Znalazła się znowu w tym pokoju. Jego wygląd się zmieniał, ale w jej świadomości to był ten sam pokój i tych dwoje ludzi w nim, kobieta i mężczyzna, a właściwie chłopak, którego kochała, a teraz wstydziła się. Była stara, bezzębna z pomarszczoną, skurczoną twarzą i niechlujnie farbowanymi siwymi włosami, a mimo to zadała mu nieśmiało to absurdalne pytanie, „Co będzie z nami?”.
Usłyszała śpiew ptaków za oknem, świtało. Otworzyła oczy, lniana zasłona tłumiła promienie wschodzącego słońca. Pokój był miły i obcy, białe ściany, jasna sosnowa podłoga, parę niezbędnych prostych mebli.
Tamten taki prawdziwy, aż namacalny, odpłynął z nieodłączną parą, matką i synem, których ciała dawno obróciły się w proch. Jak to robił Chagall, że jego madonny i skrzypkowie tak wdzięcznie unosili się w powietrzu wśród obłoków, a nie szamocąc się w sennej materii opadali na nasze powieki.
Wyszła przed dom, wokół którego rozłożył się owocowy sad, a stuletnie klony okalały ślady starego wiejskiego obejścia. Nagle wzdrygnęła się, przeszyło ją ostre wilgotne powietrze. Podniosła oczy, rozejrzała się wokół, stała na chodniku w pośniegowej brei, szare kamienice powoli przecierały swoje okna niechętne zimowym promieniom brudnego słońca, a za rogiem Filharmonii znikała znajoma sylwetka dziewczyny. Rude włosy z naciągniętą głęboko na głowę wełnianą czapką, długi wojskowy płaszcz i szybki krok.

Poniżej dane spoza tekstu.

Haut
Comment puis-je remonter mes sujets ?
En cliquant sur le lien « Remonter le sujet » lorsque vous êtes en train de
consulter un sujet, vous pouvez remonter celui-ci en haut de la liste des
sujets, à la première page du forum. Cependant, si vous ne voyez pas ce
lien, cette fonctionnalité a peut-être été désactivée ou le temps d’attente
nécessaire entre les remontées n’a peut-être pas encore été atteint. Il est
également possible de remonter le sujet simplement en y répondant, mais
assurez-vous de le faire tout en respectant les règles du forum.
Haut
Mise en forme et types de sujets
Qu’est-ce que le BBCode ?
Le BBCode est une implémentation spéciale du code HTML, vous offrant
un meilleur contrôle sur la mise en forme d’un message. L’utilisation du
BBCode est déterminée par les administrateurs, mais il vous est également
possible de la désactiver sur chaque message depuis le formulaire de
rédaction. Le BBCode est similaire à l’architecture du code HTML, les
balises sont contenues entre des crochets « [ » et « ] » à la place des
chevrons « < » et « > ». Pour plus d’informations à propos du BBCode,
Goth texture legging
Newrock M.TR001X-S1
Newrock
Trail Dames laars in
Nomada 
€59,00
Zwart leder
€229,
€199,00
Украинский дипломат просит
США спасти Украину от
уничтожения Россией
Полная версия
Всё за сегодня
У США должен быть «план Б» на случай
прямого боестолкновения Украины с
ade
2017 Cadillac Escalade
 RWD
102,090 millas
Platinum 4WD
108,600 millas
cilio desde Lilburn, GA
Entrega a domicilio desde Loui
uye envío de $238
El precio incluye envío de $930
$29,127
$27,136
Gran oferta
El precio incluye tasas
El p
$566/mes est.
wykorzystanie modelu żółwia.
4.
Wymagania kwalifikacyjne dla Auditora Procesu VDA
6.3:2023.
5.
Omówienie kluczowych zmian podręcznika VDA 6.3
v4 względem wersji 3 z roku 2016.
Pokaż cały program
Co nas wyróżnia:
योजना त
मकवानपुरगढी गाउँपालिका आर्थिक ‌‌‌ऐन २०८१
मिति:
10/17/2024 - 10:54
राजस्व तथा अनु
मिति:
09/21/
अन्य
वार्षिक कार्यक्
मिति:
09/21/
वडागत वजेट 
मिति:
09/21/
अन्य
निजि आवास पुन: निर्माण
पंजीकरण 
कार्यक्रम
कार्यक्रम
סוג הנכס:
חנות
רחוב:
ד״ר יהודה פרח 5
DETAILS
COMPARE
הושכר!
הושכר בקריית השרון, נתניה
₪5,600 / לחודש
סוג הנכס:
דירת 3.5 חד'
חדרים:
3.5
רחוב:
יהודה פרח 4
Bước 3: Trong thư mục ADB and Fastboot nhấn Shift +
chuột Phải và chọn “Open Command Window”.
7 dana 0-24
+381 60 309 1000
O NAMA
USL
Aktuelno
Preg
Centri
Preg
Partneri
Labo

Nie miała czasu zastanawiać się nad tą nagłą zmianą miejsca i ruszyła za nią tak szybko, jak na to pozwalały jej siedemdziesięcioletnie nogi. Próbowała jednocześnie wyłowić ze wspomnień tę postać, kim jest, co ją z nią łączy.
Mimo dość szybkiego marszu ze zdziwieniem rejestrowała kątem oka przesuwające się obrazy ulicy i plant okalających stare miasto. Wydawało się jej, że miasto jeszcze niedawno wyglądało inaczej, czyste, zadbane z europejskim sznytem, teraz szła potykając się o grudy asfaltu. Dziewczyna weszła w ulicę Wiślną, mijając redakcję Tygodnika Powszechnego, zupełnie nieświadoma znaczenia tego miejsca i zalazła się na rogu Rynku. Było pusto, przechodnie przemykali skuleni, osłaniając twarze przed wiatrem, wełnianymi chustami i burymi szalikami. Z trudem nadążała za nią, tymczasem ona przecięła Rynek i koło milicyjnej budki skręciła w ulicę św. Jana do Rio, malutkiej kawiarenki z pyszną kawą i charakterystycznymi bywalcami, do których najwyraźniej również należała. We wnętrzu, mimo kłębiącego się pod sufitem papierosowego dymu unosił się pobudzający aromat. Stara kobieta wypatrzyła pod ścianą malutki stolik i usiadła tam ze swoją filiżanką, niedaleko od dziewczyny, która usadowiła się na barowym stołku, całą sylwetką zwrócona ku swojej towarzyszce w przykrótkim, króliczym futerku.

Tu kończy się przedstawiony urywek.